Antibiotics are life-saving drugs which have revolutionised medical care in the last 80 years. They are important medicines which help fight infections that are caused by bacteria.
However, resistance to antibiotics is a growing problem in Europe. As a result of the inappropriate use and prescribing of antibiotics, the bacteria are learning to adapt and find ways to survive the effects of an antibiotic. The more an antibiotic is used, the more bacteria become resistant to it.
In addition, few new antibiotics are being developed. As resistance in bacteria grows and with no new antibiotics available, it will become more difficult to treat infections, and this affects patient care.
Many people believe that antibiotics can cure all common health problems, such as coughs and colds, sore throats and earaches. These are most often viral infections which cannot be treated by antibiotics. Not only will the antibiotics be of no benefit, they will become less effective against the bacteria they're intended to treat.
With this ongoing increase in antibiotic resistance, pharmacists can play a vital role in providing you with the best advice about medicines. Pharmacists are the first port of call for help and advice about how to treat common conditions such as coughs and colds, but also recognise more serious symptoms and know when you need to seek further treatment.
What can I do?
• It's important that we use antibiotics the right way, to slow down resistance and make sure these life-saving medicines remain effective for us and future generations.
• Antibiotics should only be taken when prescribed by a health professional. They should be the correct medicine for your illness taken at the right dose and at the right time as advised.
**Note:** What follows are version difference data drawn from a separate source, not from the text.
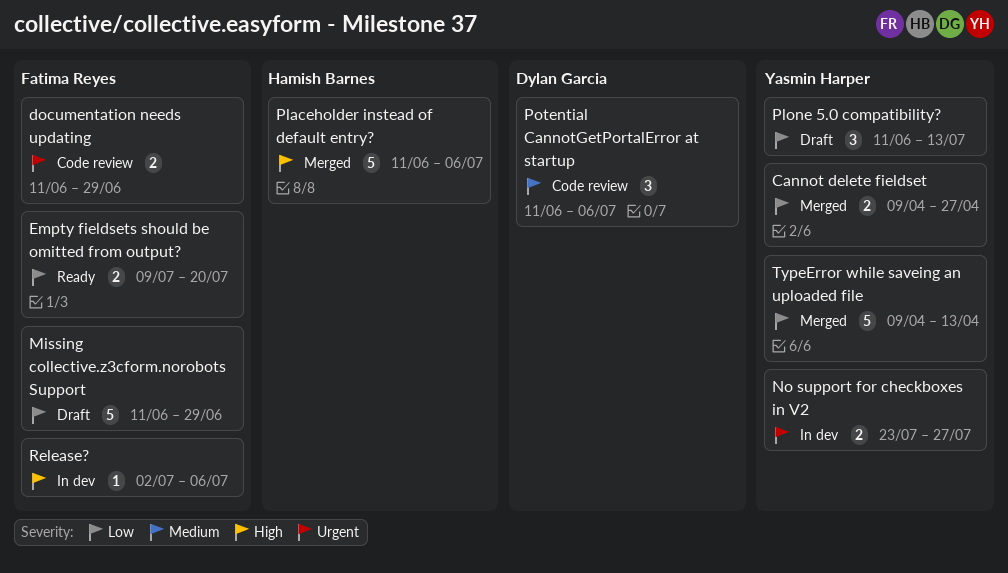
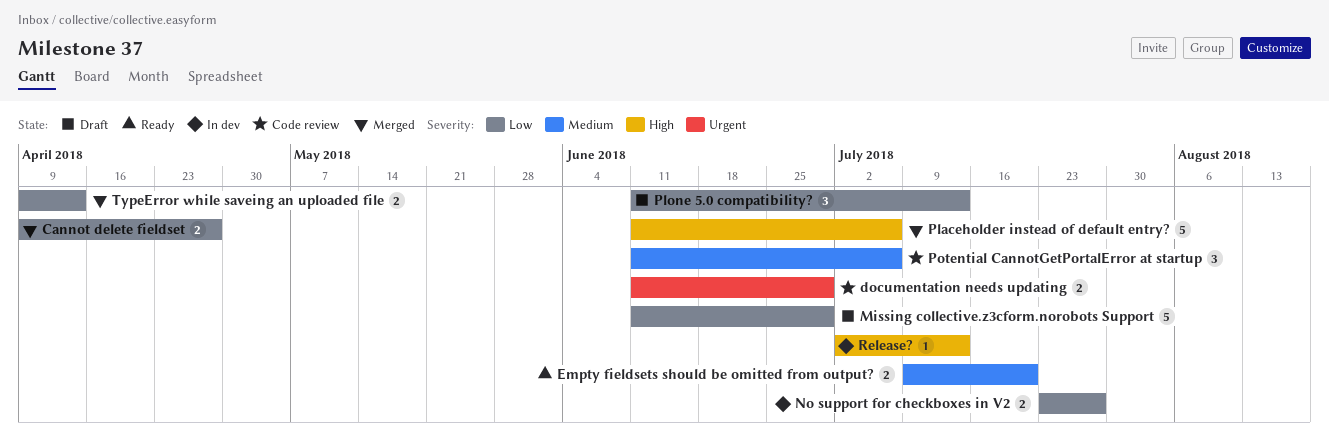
Empty fieldsets should be omitted from output?, priority: Low -> Medium
No support for checkboxes in V2, priority: Urgent -> Low
Release?, due: Jul 6 -> Jul 13
TypeError while saveing an uploaded file, estimate: 5 -> 2

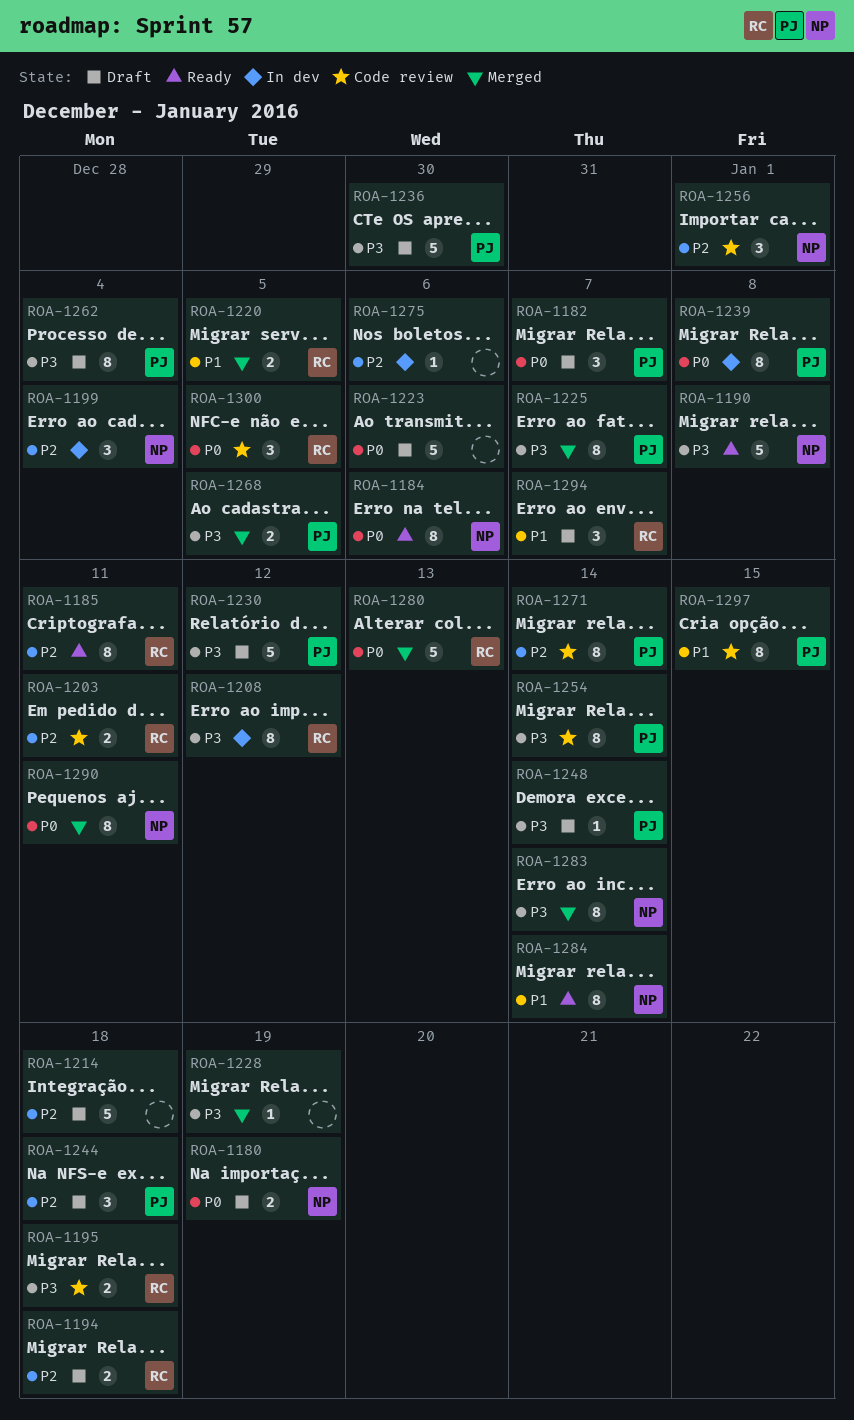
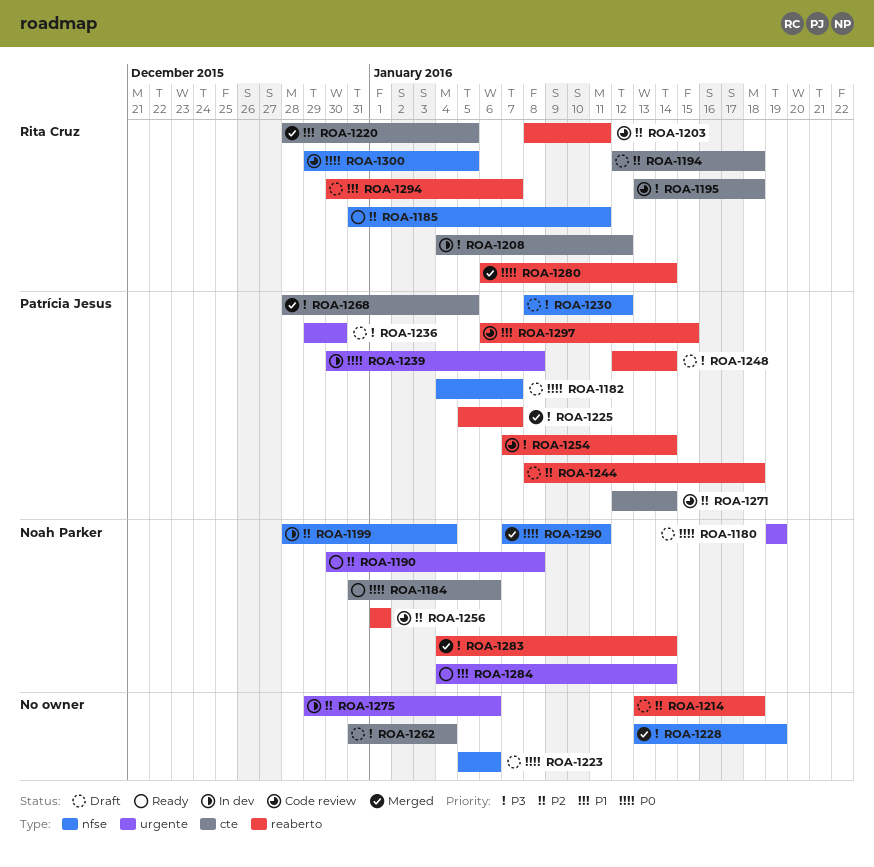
ROA-1190, priority: P3 -> P2
ROA-1262, owner: Patrícia Jesus -> none
ROA-1280, due: Jan 13 -> Jan 14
• You must take your antibiotics for the duration directed by the health professional who prescribed them. If you do not complete the full course of antibiotics, the antibiotic may wipe out some, but not all of the bacteria. The surviving bacteria become more resistant and can be spread to other people.
• You must always take the antibiotics as directed, a lower dose or twice instead of three times daily may not be effective and encourages resistance to develop.
• Many antibiotics are prescribed and used for mild infections when they don’t need to be. Colds and most coughs, sinusitis, earache and sore throats often get better without antibiotics. Don’t expect to have a prescription for antibiotics every time you are unwell.
• Talk to your pharmacist if you are feeling under the weather. They can provide you with help and advice to manage the symptoms of common health problems and can direct you to further treatment if necessary.
Every year, European Antibiotic Awareness Day is held on November 18. It's a Europe-wide public health initiative which encourages responsible use of antibiotics.